Mechanism-based therapeutic approaches to rhabdomyolysis-induced renal failure

Abstract

Rhabdomyolysis-induced renal failure represents up to 15% of all cases of acute renal failure. Many studies over the past 4 decades have demonstrated that accumulation of myoglobin in the kidney is central in the mechanism leading to kidney injury. However, some discussion exists regarding the mechanism mediating this oxidant injury. Although the free-iron-catalyzed Fenton reaction has been proposed to explain the tissue injury, more recent evidence strongly suggests that the main cause of oxidant injury is myoglobin redox cycling and generation of oxidized lipids. These molecules can propagate tissue injury and cause renal vasoconstriction, two of the three main conditions associated with acute renal failure. This review presents the evidence supporting the two mechanisms of oxidative injury, describes the central role of myoglobin redox cycling in the pathology of renal failure associated with rhabdomyolysis, and discusses the value of therapeutic interventions aiming at inhibiting myoglobin redox cycling for the treatment of rhabdomyolysis-induced renal failure.

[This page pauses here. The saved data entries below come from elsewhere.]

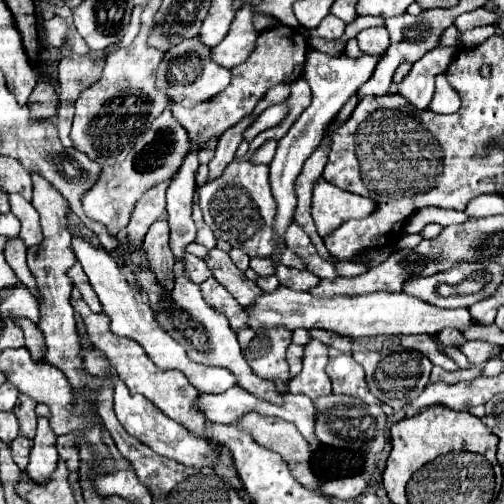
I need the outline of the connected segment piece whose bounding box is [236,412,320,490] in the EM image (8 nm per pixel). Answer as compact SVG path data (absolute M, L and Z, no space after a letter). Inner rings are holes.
M248 412L246 416L240 416L240 418L238 418L236 426L242 428L246 434L250 434L260 446L264 446L264 448L268 448L268 450L280 454L280 456L286 460L286 464L288 464L292 476L294 476L298 482L302 482L306 488L310 488L310 490L318 490L318 488L320 488L318 478L316 478L316 476L312 474L312 470L310 470L310 454L312 454L310 444L304 440L304 436L298 432L298 428L296 428L294 424L290 424L290 422L282 420L282 418L260 416L260 414L256 414L256 412Z

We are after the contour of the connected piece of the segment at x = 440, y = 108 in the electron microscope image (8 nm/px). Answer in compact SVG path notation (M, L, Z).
M444 74L436 76L436 90L428 108L438 114L452 114L460 108L460 96L454 92L454 88L450 88Z

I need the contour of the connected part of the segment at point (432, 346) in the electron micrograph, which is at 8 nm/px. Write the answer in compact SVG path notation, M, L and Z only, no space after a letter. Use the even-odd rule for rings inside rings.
M426 334L424 336L402 336L402 346L404 348L410 348L410 350L422 352L426 358L430 358L432 364L442 366L448 372L454 372L456 370L454 360L450 356L446 356L442 352L442 348L430 336L426 336Z

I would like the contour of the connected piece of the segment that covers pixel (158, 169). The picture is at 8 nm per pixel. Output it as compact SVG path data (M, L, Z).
M166 106L166 110L152 122L150 130L134 144L134 148L130 150L130 154L126 156L126 160L122 164L116 166L104 166L100 180L96 182L96 186L82 198L82 206L84 212L92 218L102 222L110 234L120 234L132 212L136 202L142 198L142 194L146 190L150 190L152 186L160 184L162 180L168 180L170 176L176 174L176 170L180 168L184 156L190 152L192 144L188 138L188 132L174 120L170 106Z

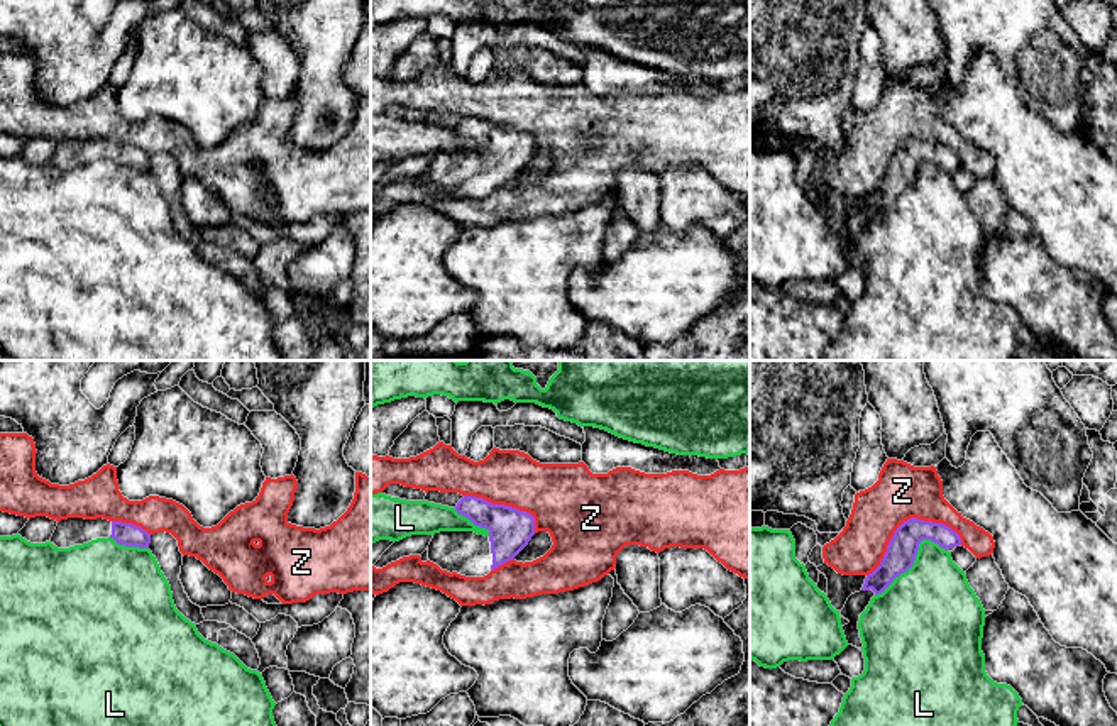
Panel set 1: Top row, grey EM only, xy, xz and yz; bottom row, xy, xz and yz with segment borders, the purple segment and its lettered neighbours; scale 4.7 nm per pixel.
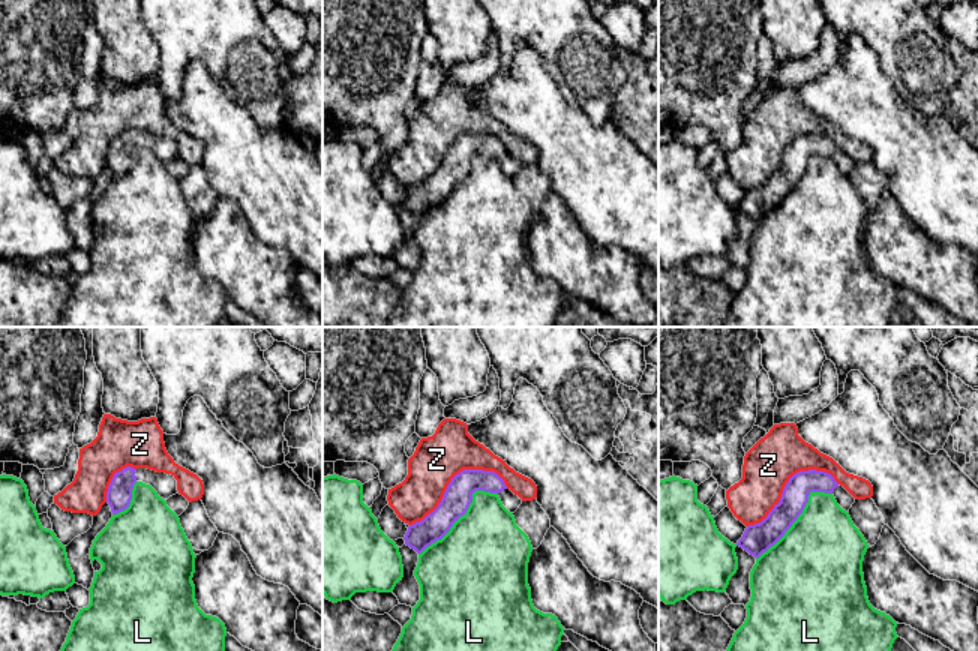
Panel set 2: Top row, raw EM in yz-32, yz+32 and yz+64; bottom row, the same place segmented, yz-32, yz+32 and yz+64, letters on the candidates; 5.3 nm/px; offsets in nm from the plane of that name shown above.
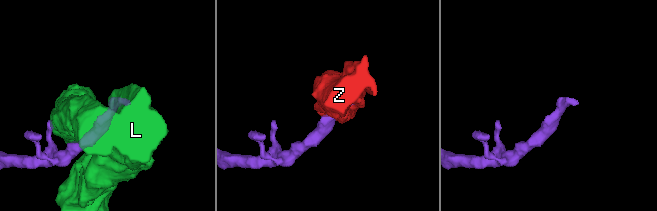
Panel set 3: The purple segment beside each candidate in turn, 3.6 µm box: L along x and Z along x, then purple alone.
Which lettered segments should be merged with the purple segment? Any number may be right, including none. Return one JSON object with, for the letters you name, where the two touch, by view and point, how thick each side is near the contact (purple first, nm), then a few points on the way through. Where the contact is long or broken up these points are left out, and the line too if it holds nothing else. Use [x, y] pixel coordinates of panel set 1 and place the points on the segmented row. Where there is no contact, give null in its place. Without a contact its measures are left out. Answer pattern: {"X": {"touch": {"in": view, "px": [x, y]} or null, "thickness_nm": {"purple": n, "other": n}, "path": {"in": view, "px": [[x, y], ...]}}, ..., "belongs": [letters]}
{"belongs": []}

Figure 1. Mechanism for Mb-induced lipid peroxidation and its inhibition by acetaminophen

Oxidation of ferric Mb (Fe(III)Mb) by a lipid hydroperoxide (LOOH) yields the ferryl Mb protoporphyrin radical (Fe(IV)=O PPIX ^•). This radical can delocalize to the protein to form a globin radical (Mb ^•), which can in turn catalyze lipid peroxidation by abstracting an electron from a lipid (LH). The lipid radical (L ^•) can then react to molecular oxygen to form the peroxyl radical (LOO ^•), which can propagate lipid peroxidation. Reducing co-substrates such as ApAP (RH) reduce the ferryl Mb back to its ferric state, thus inhibiting Mb-catalyzed lipid peroxidation.

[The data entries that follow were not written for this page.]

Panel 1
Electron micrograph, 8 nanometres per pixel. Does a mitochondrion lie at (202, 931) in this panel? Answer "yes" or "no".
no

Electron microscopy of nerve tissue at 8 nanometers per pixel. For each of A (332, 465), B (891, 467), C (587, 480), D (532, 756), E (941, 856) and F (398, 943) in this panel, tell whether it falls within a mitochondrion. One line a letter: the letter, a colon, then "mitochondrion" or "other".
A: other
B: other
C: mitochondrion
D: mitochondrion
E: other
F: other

Figure 2. Pathophysiologic mechanism leading to kidney injury following rhabdomyolysis

Release of Mb following rhabdomyolysis associated with hypovolemia induces renal vasoconstriction and Mb deposition in the kidney. Mb gets oxidized to its ferryl state inducing lipid peroxidation. Products of lipid peroxidation play a central role in the pathology via three different mechanisms: 1) the exacerbate lipid peroxidation by increasing the rate of formation of ferryl Mb; 2) they contribute to the oxidative injury of the kidney; and 3) they cause vasoconstriction preventing normal function of the kidney.